**EXCERPTED TEXT:**
Start

The receiver, having 6 channels while the transmitter had only 4, had 7 sets of three .1" header pins all in a row. The first set (looking the same as the rest) was the power connection. Servos and the 'ESC' motor controller plugged into the others. But the motor controller can apparently power the unit, so it would seem each set of 3 pins must have common +5v and Ground, and an individual analog voltage output pin.

* A very small (not to say tiny) 220 watt (over 1/4 HP!) motor (80$C). I was offered a couple of smaller motors first, but I went for this model, and I wonder if I should have gone bigger. The black outer case is the supermagnet(s) rotor and spins along with the whole axle end. The stator coils are inside from that. The motor is face mounted from the short end piece where the wires attach.

* The "ESC", "Electronic Speed Control", is actually a small BLDC motor controller (35$C). I got one a little larger than matching the motor, given my experiences with BLDC controllers so far. Of course, spinning a propeller the motor can't normally be held in a stalled position, so it should be pretty reliable unless something shorts. I wasn't impressed that while the motor has a connector pin on each wire, the "ESC" just had bare end motor wires (and power wires) instead of matching connectors.

* The two servos (for rudder and elevator control ~20$C each) had a "bolt head" sticking out one side, which presumably turns when appropriate signals are applied, to which a number of attachments could be mounted. Does it turn a specific distance? around and around? I guess I'll find out!
They also had a wire with a 3-pin connector for the radio link receiver, from which they are powered.

* I also got a selection of propellers from 7 to 10 inches (3-5$C each), not knowing just what will work best. Not only did I get 4 different diameters, but they come in different pitches and separate models for "puller" and "pusher" motor configurations. I could have bought a dozen still without covering all the possibilities, and I hope one I did get is appropriate.

   As my plan evolves, I'm thinking of a model a little under 3 feet square with a lifting body between two hulls, configured much like the one flown on the pond in one of the videos, except I'd like to try the side wings near the front per the "reverse delta" layout and see if that provides "ultimate" ground effect stability. I have some lithium cylinder batteries about 2-1/2" long. Perhaps I'll set them up vertically in a cabin with windows, like seated passengers!
   After that's working and I've found the best design/layout I can, perhaps I'll make a larger one, maybe about 8 by 8 feet. Just so it's more impressive, and also it should demonstrate that it can fly smoothly over some actual waves. Two spruce 'beams' will go right across, almost wingtip to wingtip, to make a strong unit that can carry some weight. (It may need 2 or 3 of the strongest motors made for model aircraft?)

End

**THE TASK:** In the excerpt about radio-control model parts, what range of propeller sizes was bought?

Rows from a dataset
Start

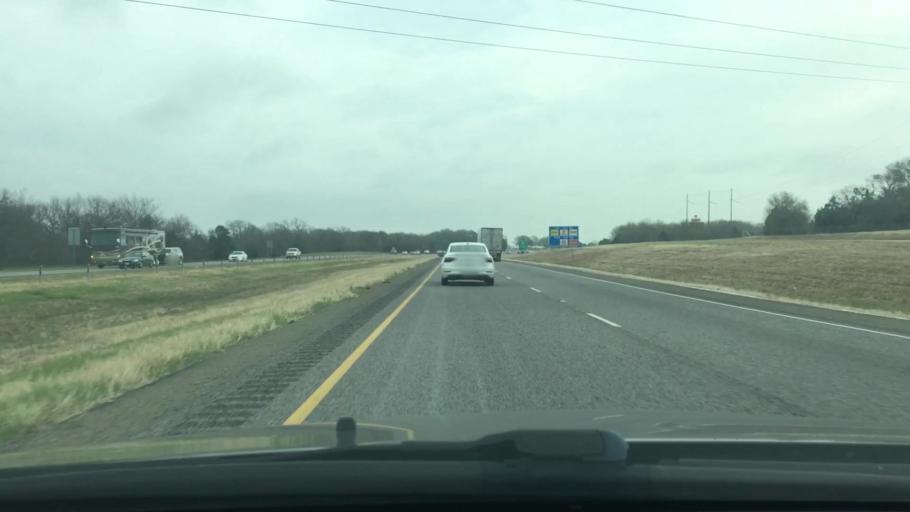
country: US
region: Texas
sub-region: Freestone County
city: Fairfield
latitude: 31.7354
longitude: -96.1856
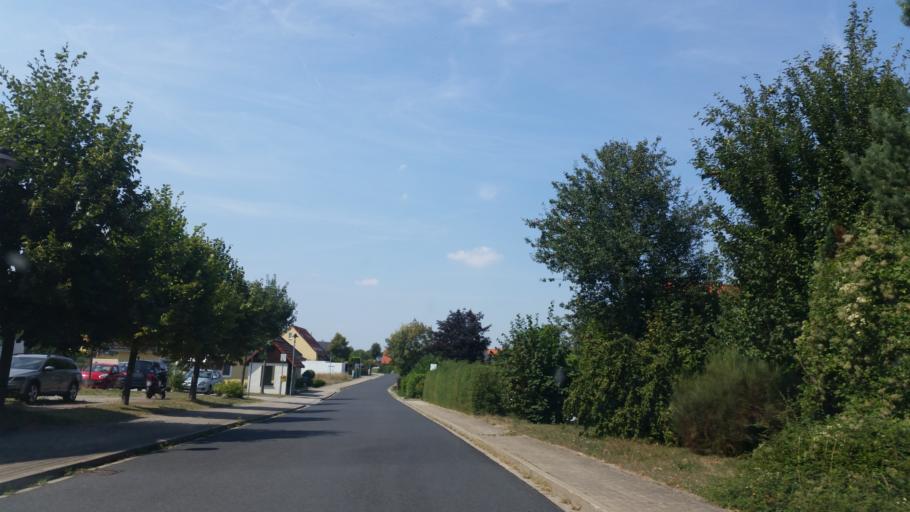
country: DE
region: Saxony
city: Klipphausen
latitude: 51.0731
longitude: 13.5265
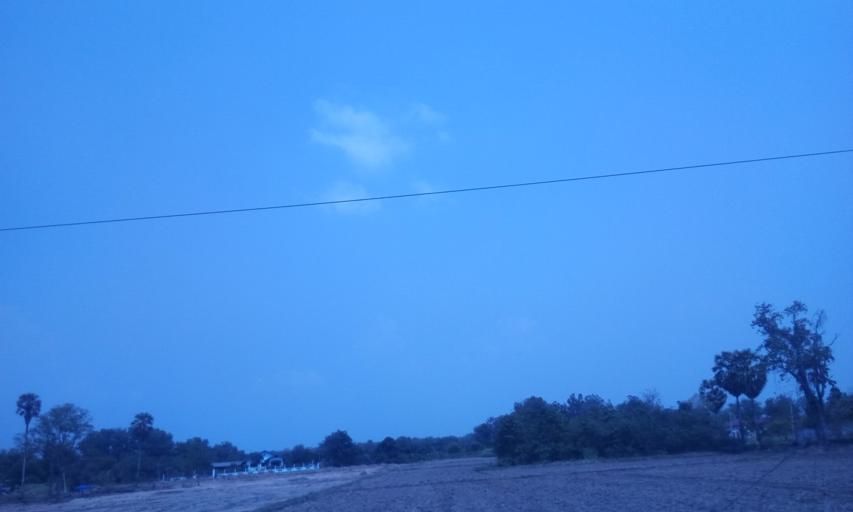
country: TH
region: Chon Buri
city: Phanat Nikhom
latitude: 13.4271
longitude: 101.1840
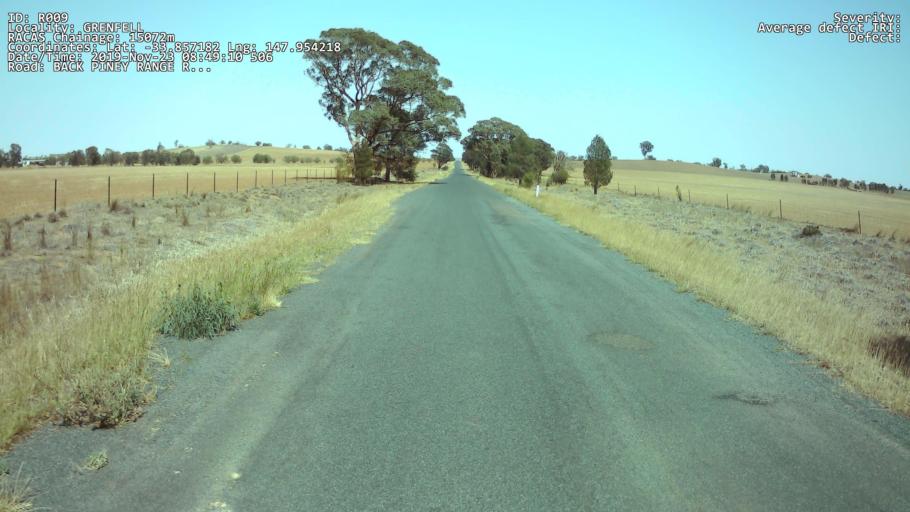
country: AU
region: New South Wales
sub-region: Weddin
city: Grenfell
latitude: -33.8572
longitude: 147.9542
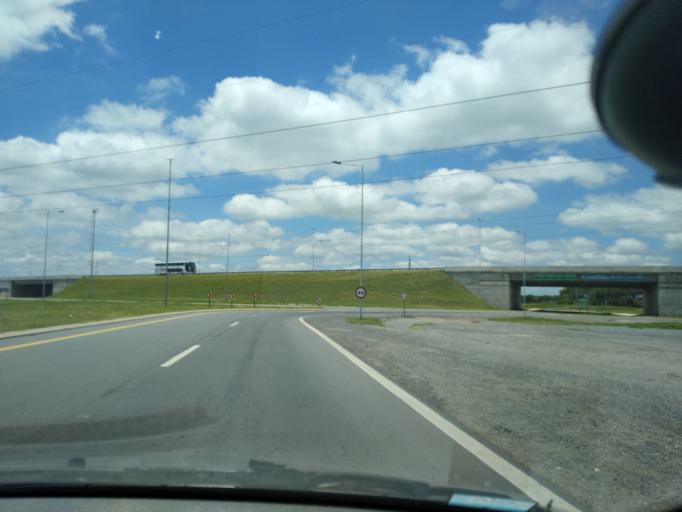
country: AR
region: Cordoba
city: Alta Gracia
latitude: -31.6522
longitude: -64.3169
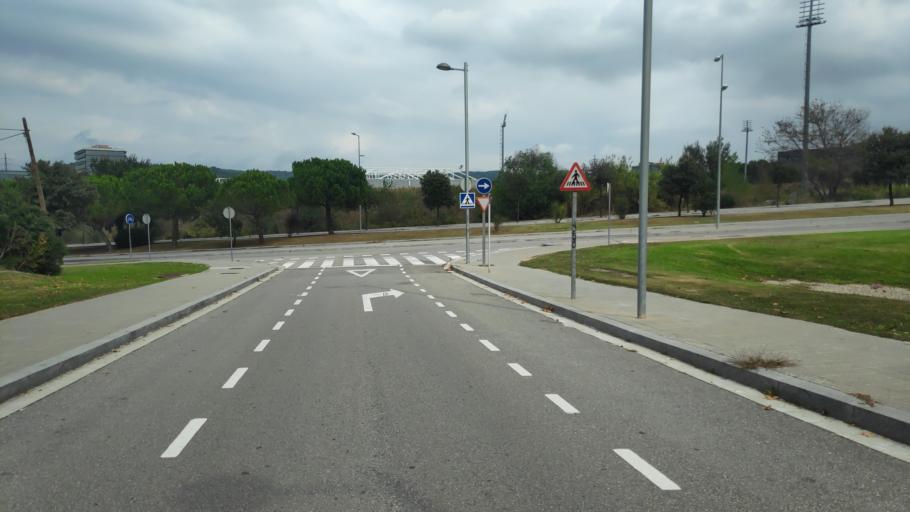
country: ES
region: Catalonia
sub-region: Provincia de Barcelona
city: Rubi
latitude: 41.4821
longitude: 2.0591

End

**TASK ANSWER:** From 7 to 10 inches.